■ JOB:
Count the lines in the records below that contain the string "bind", treating uppercase and lowercase as different. Reply with the number alone.

■ GIVEN INFORMATION:
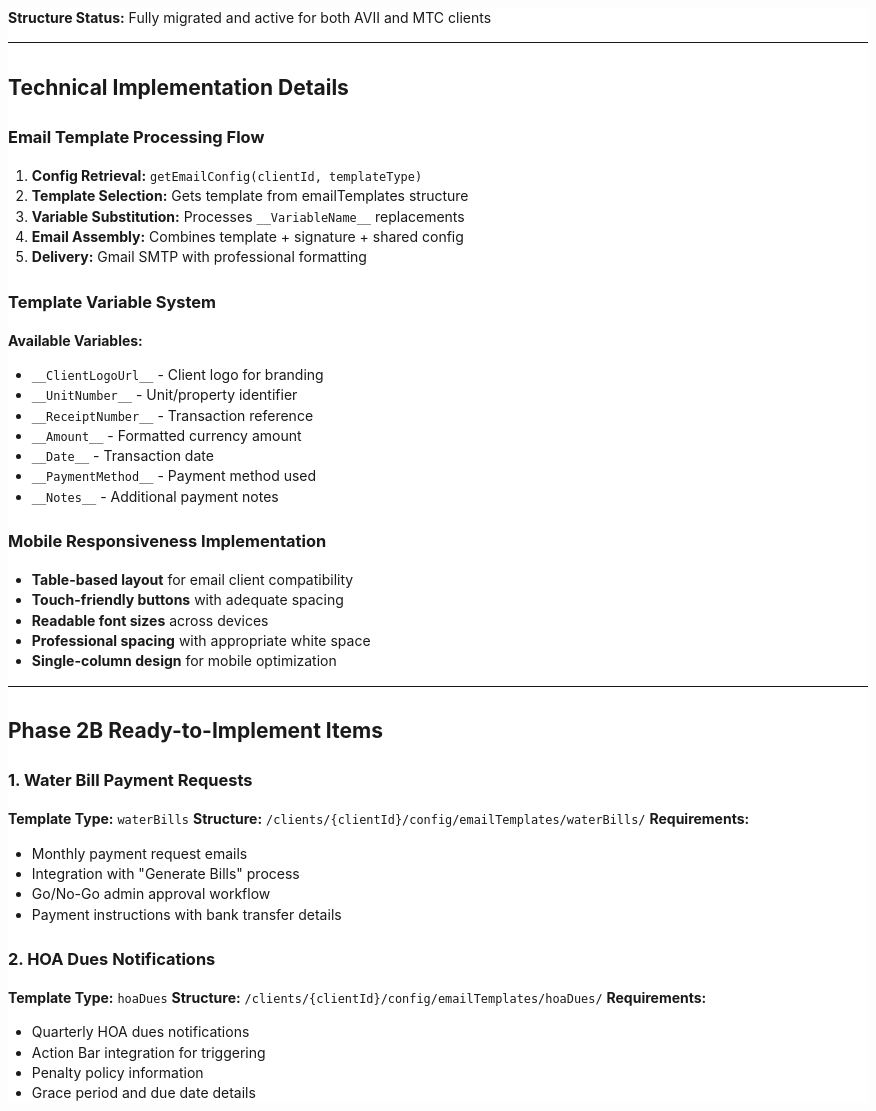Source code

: **Structure Status:** Fully migrated and active for both AVII and MTC clients

---

## Technical Implementation Details

### Email Template Processing Flow
1. **Config Retrieval:** `getEmailConfig(clientId, templateType)`
2. **Template Selection:** Gets template from emailTemplates structure
3. **Variable Substitution:** Processes `__VariableName__` replacements
4. **Email Assembly:** Combines template + signature + shared config
5. **Delivery:** Gmail SMTP with professional formatting

### Template Variable System
**Available Variables:**
- `__ClientLogoUrl__` - Client logo for branding
- `__UnitNumber__` - Unit/property identifier  
- `__ReceiptNumber__` - Transaction reference
- `__Amount__` - Formatted currency amount
- `__Date__` - Transaction date
- `__PaymentMethod__` - Payment method used
- `__Notes__` - Additional payment notes

### Mobile Responsiveness Implementation
- **Table-based layout** for email client compatibility
- **Touch-friendly buttons** with adequate spacing
- **Readable font sizes** across devices
- **Professional spacing** with appropriate white space
- **Single-column design** for mobile optimization

---

## Phase 2B Ready-to-Implement Items

### 1. Water Bill Payment Requests
**Template Type:** `waterBills`
**Structure:** `/clients/{clientId}/config/emailTemplates/waterBills/`
**Requirements:**
- Monthly payment request emails
- Integration with "Generate Bills" process  
- Go/No-Go admin approval workflow
- Payment instructions with bank transfer details

### 2. HOA Dues Notifications  
**Template Type:** `hoaDues`
**Structure:** `/clients/{clientId}/config/emailTemplates/hoaDues/`
**Requirements:**
- Quarterly HOA dues notifications
- Action Bar integration for triggering
- Penalty policy information
- Grace period and due date details
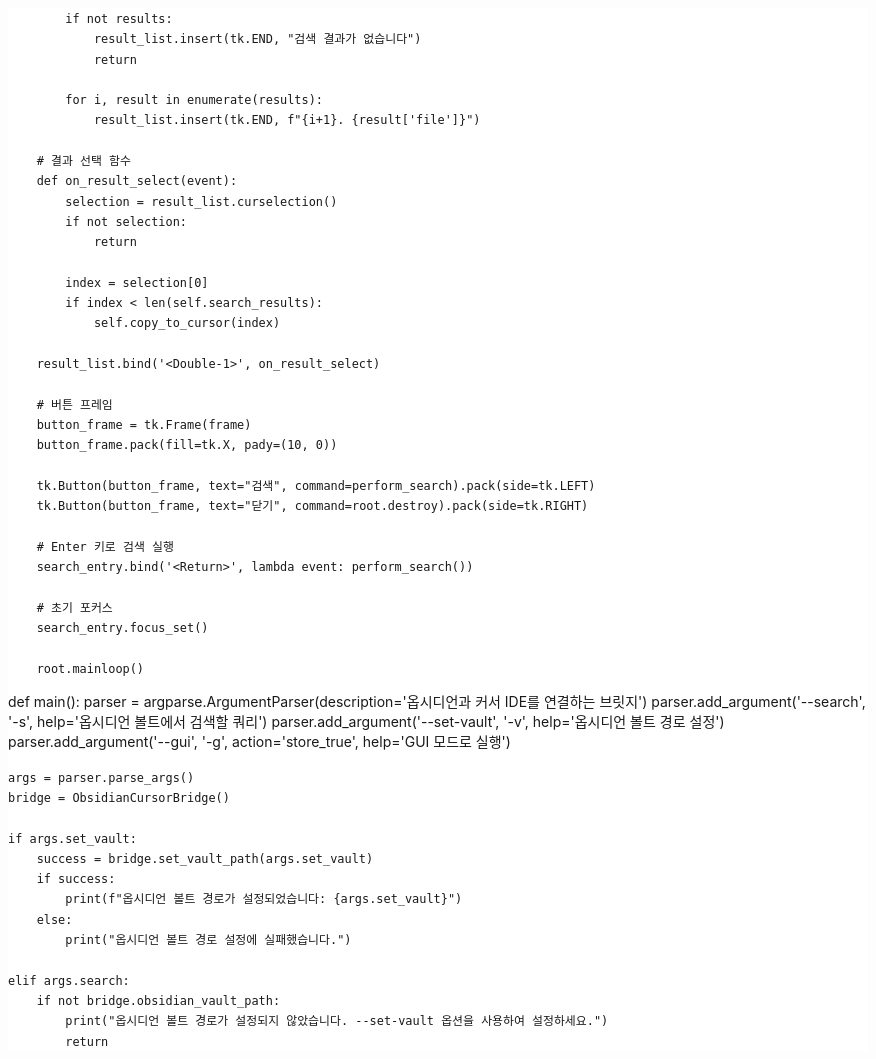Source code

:             if not results:
                result_list.insert(tk.END, "검색 결과가 없습니다")
                return
                
            for i, result in enumerate(results):
                result_list.insert(tk.END, f"{i+1}. {result['file']}")
        
        # 결과 선택 함수
        def on_result_select(event):
            selection = result_list.curselection()
            if not selection:
                return
                
            index = selection[0]
            if index < len(self.search_results):
                self.copy_to_cursor(index)
        
        result_list.bind('<Double-1>', on_result_select)
        
        # 버튼 프레임
        button_frame = tk.Frame(frame)
        button_frame.pack(fill=tk.X, pady=(10, 0))
        
        tk.Button(button_frame, text="검색", command=perform_search).pack(side=tk.LEFT)
        tk.Button(button_frame, text="닫기", command=root.destroy).pack(side=tk.RIGHT)
        
        # Enter 키로 검색 실행
        search_entry.bind('<Return>', lambda event: perform_search())
        
        # 초기 포커스
        search_entry.focus_set()
        
        root.mainloop()

def main():
    parser = argparse.ArgumentParser(description='옵시디언과 커서 IDE를 연결하는 브릿지')
    parser.add_argument('--search', '-s', help='옵시디언 볼트에서 검색할 쿼리')
    parser.add_argument('--set-vault', '-v', help='옵시디언 볼트 경로 설정')
    parser.add_argument('--gui', '-g', action='store_true', help='GUI 모드로 실행')
    
    args = parser.parse_args()
    bridge = ObsidianCursorBridge()
    
    if args.set_vault:
        success = bridge.set_vault_path(args.set_vault)
        if success:
            print(f"옵시디언 볼트 경로가 설정되었습니다: {args.set_vault}")
        else:
            print("옵시디언 볼트 경로 설정에 실패했습니다.")
    
    elif args.search:
        if not bridge.obsidian_vault_path:
            print("옵시디언 볼트 경로가 설정되지 않았습니다. --set-vault 옵션을 사용하여 설정하세요.")
            return
        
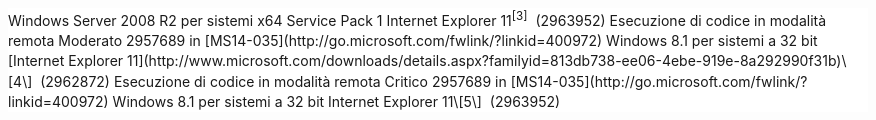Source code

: </td>
</tr>
<tr>
<td style="border:1px solid black;">
Windows Server 2008 R2 per sistemi x64 Service Pack 1

</td>
<td style="border:1px solid black;">
Internet Explorer 11<sup>[3]</sup>   
(2963952)

</td>
<td style="border:1px solid black;">
Esecuzione di codice in modalità remota

</td>
<td style="border:1px solid black;">
Moderato

</td>
<td style="border:1px solid black;">
2957689 in [MS14-035](http://go.microsoft.com/fwlink/?linkid=400972)

</td>
</tr>
<tr>
<td style="border:1px solid black;">
Windows 8.1 per sistemi a 32 bit

</td>
<td style="border:1px solid black;">
[Internet Explorer 11](http://www.microsoft.com/downloads/details.aspx?familyid=813db738-ee06-4ebe-919e-8a292990f31b)\[4\]   
(2962872)

</td>
<td style="border:1px solid black;">
Esecuzione di codice in modalità remota

</td>
<td style="border:1px solid black;">
Critico

</td>
<td style="border:1px solid black;">
2957689 in [MS14-035](http://go.microsoft.com/fwlink/?linkid=400972)

</td>
</tr>
<tr>
<td style="border:1px solid black;">
Windows 8.1 per sistemi a 32 bit

</td>
<td style="border:1px solid black;">
Internet Explorer 11\[5\]   
(2963952)
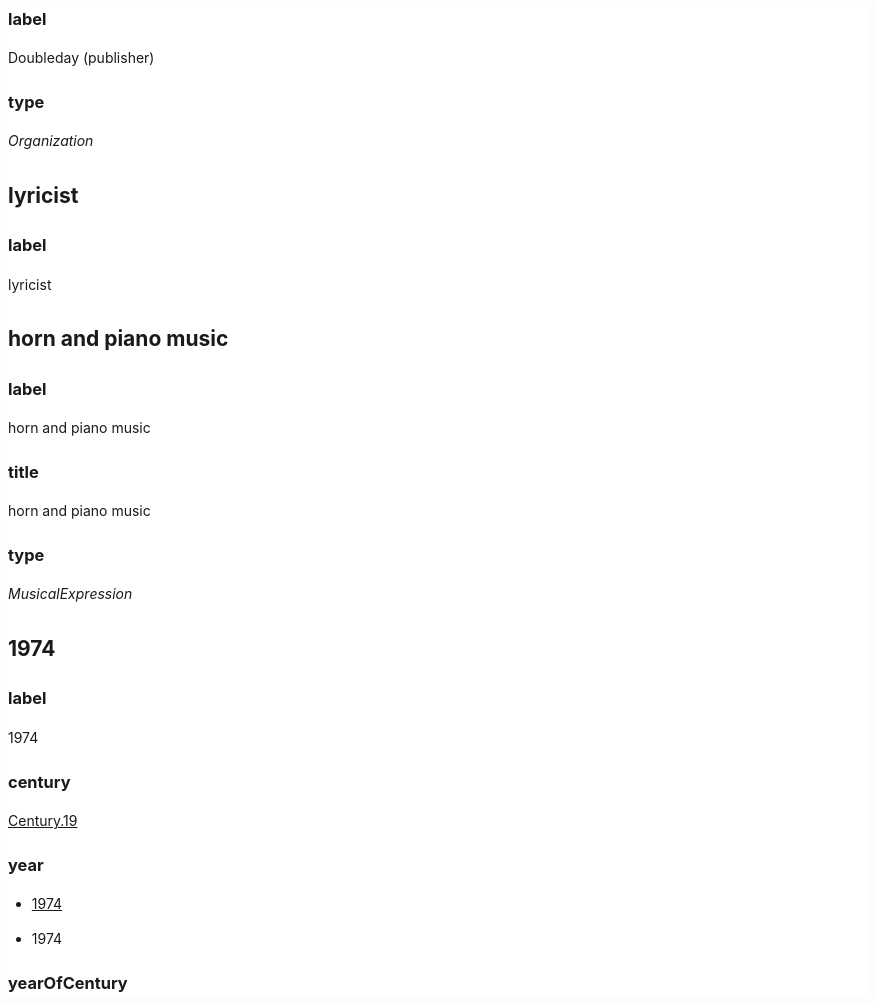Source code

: ### label


Doubleday (publisher)

### type


*Organization*

## lyricist

### label


lyricist

## horn and piano music

### label


horn and piano music

### title


horn and piano music

### type


*MusicalExpression*

## 1974

### label


1974

### century


[Century.19](#Century.19)

### year

 - [1974](#1974)

 - 1974

### yearOfCentury

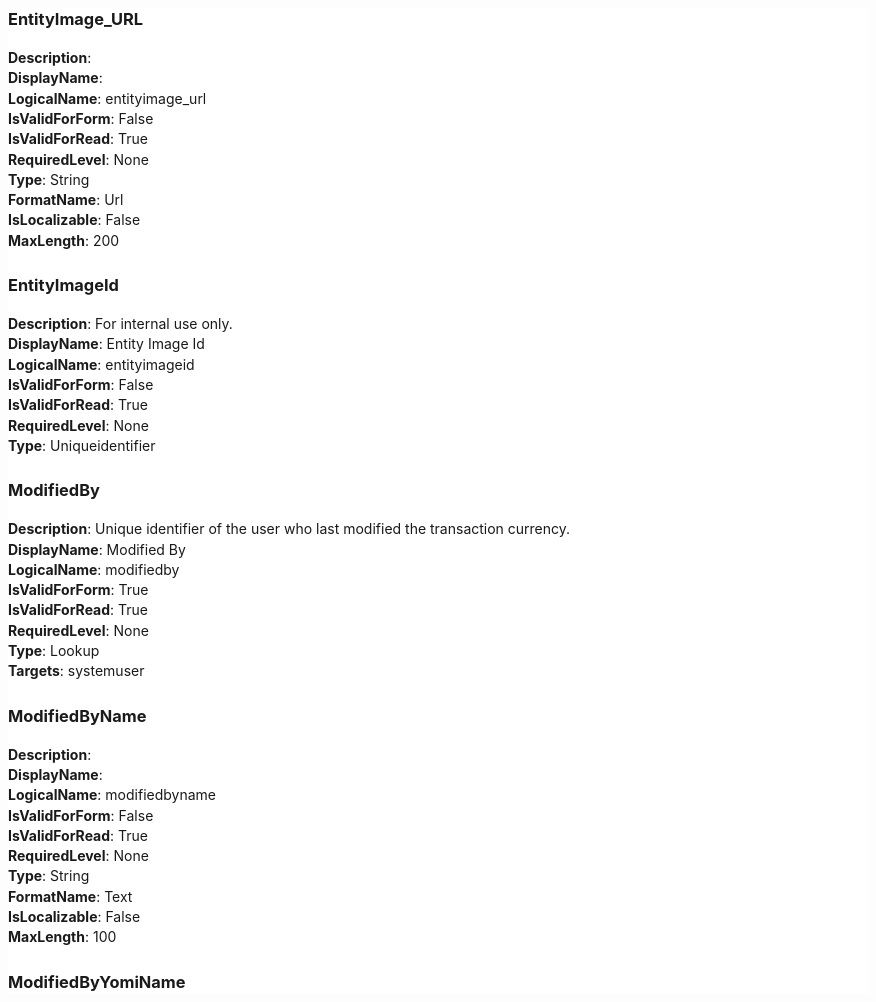 
### <a name="BKMK_EntityImage_URL"></a> EntityImage_URL

**Description**: <br />
**DisplayName**: <br />
**LogicalName**: entityimage_url<br />
**IsValidForForm**: False<br />
**IsValidForRead**: True<br />
**RequiredLevel**: None<br />
**Type**: String<br />
**FormatName**: Url<br />
**IsLocalizable**: False<br />
**MaxLength**: 200


### <a name="BKMK_EntityImageId"></a> EntityImageId

**Description**: For internal use only.<br />
**DisplayName**: Entity Image Id<br />
**LogicalName**: entityimageid<br />
**IsValidForForm**: False<br />
**IsValidForRead**: True<br />
**RequiredLevel**: None<br />
**Type**: Uniqueidentifier<br />


### <a name="BKMK_ModifiedBy"></a> ModifiedBy

**Description**: Unique identifier of the user who last modified the transaction currency.<br />
**DisplayName**: Modified By<br />
**LogicalName**: modifiedby<br />
**IsValidForForm**: True<br />
**IsValidForRead**: True<br />
**RequiredLevel**: None<br />
**Type**: Lookup<br />
**Targets**: systemuser


### <a name="BKMK_ModifiedByName"></a> ModifiedByName

**Description**: <br />
**DisplayName**: <br />
**LogicalName**: modifiedbyname<br />
**IsValidForForm**: False<br />
**IsValidForRead**: True<br />
**RequiredLevel**: None<br />
**Type**: String<br />
**FormatName**: Text<br />
**IsLocalizable**: False<br />
**MaxLength**: 100


### <a name="BKMK_ModifiedByYomiName"></a> ModifiedByYomiName
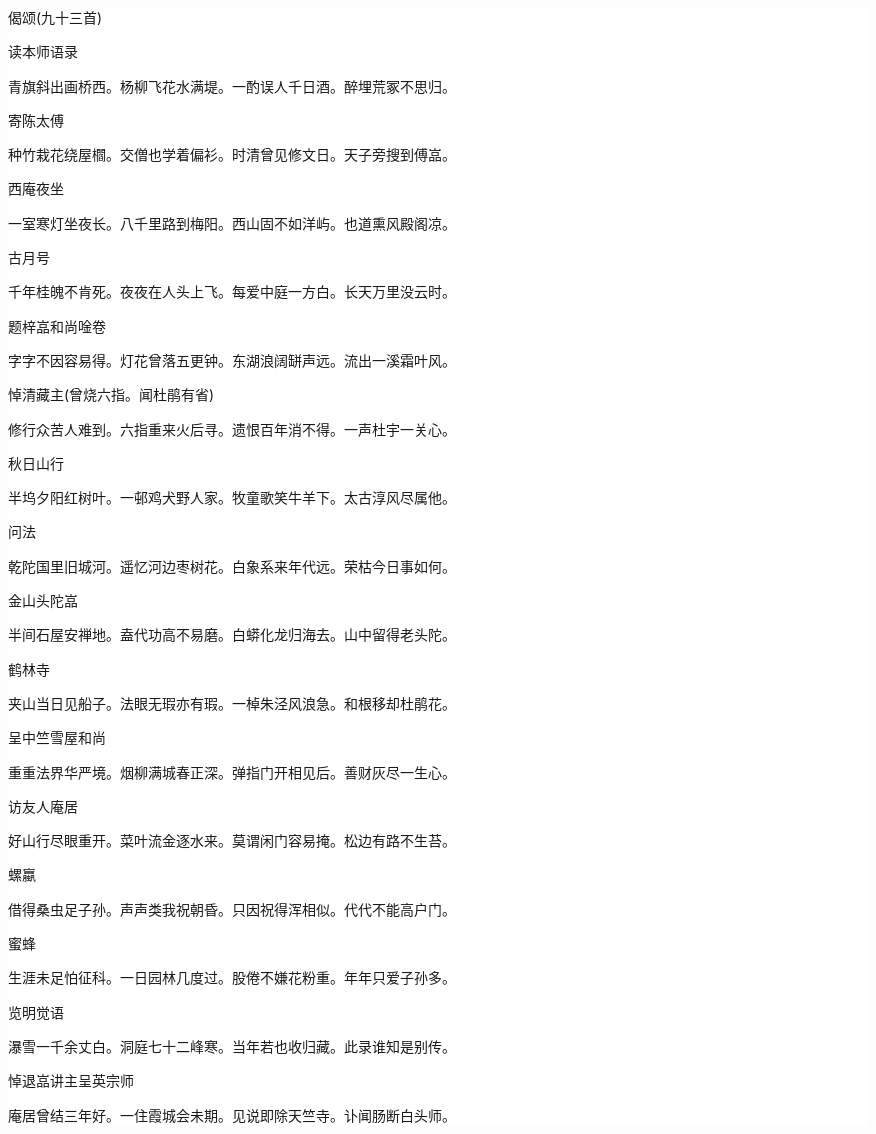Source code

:偈颂(九十三首)  

读本师语录  

青旗斜出画桥西。杨柳飞花水满堤。一酌误人千日酒。醉埋荒冢不思归。  

寄陈太傅  

种竹栽花绕屋櫩。交僧也学着偏衫。时清曾见修文日。天子旁搜到傅嵓。  

西庵夜坐  

一室寒灯坐夜长。八千里路到梅阳。西山固不如洋屿。也道熏风殿阁凉。  

古月号  

千年桂魄不肯死。夜夜在人头上飞。每爱中庭一方白。长天万里没云时。  

题梓嵓和尚唫卷  

字字不因容易得。灯花曾落五更钟。东湖浪阔缾声远。流出一溪霜叶风。  

悼清藏主(曾烧六指。闻杜鹃有省)  

修行众苦人难到。六指重来火后寻。遗恨百年消不得。一声杜宇一关心。  

秋日山行  

半坞夕阳红树叶。一邨鸡犬野人家。牧童歌笑牛羊下。太古淳风尽属他。  

问法  

乾陀国里旧城河。遥忆河边枣树花。白象系来年代远。荣枯今日事如何。  

金山头陀嵓  

半间石屋安禅地。盍代功高不易磨。白蟒化龙归海去。山中留得老头陀。  

鹤林寺  

夹山当日见船子。法眼无瑕亦有瑕。一棹朱泾风浪急。和根移却杜鹃花。  

呈中竺雪屋和尚  

重重法界华严境。烟柳满城春正深。弹指门开相见后。善财灰尽一生心。  

访友人庵居  

好山行尽眼重开。菜叶流金逐水来。莫谓闲门容易掩。松边有路不生苔。  

螺蠃  

借得桑虫足子孙。声声类我祝朝昏。只因祝得浑相似。代代不能高户门。  

蜜蜂  

生涯未足怕征科。一日园林几度过。股倦不嫌花粉重。年年只爱子孙多。  

览明觉语  

瀑雪一千余丈白。洞庭七十二峰寒。当年若也收归藏。此录谁知是别传。  

悼退嵓讲主呈英宗师  

庵居曾结三年好。一住霞城会未期。见说即除天竺寺。讣闻肠断白头师。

■ ANSWER FOR THIS EXERCISE:
2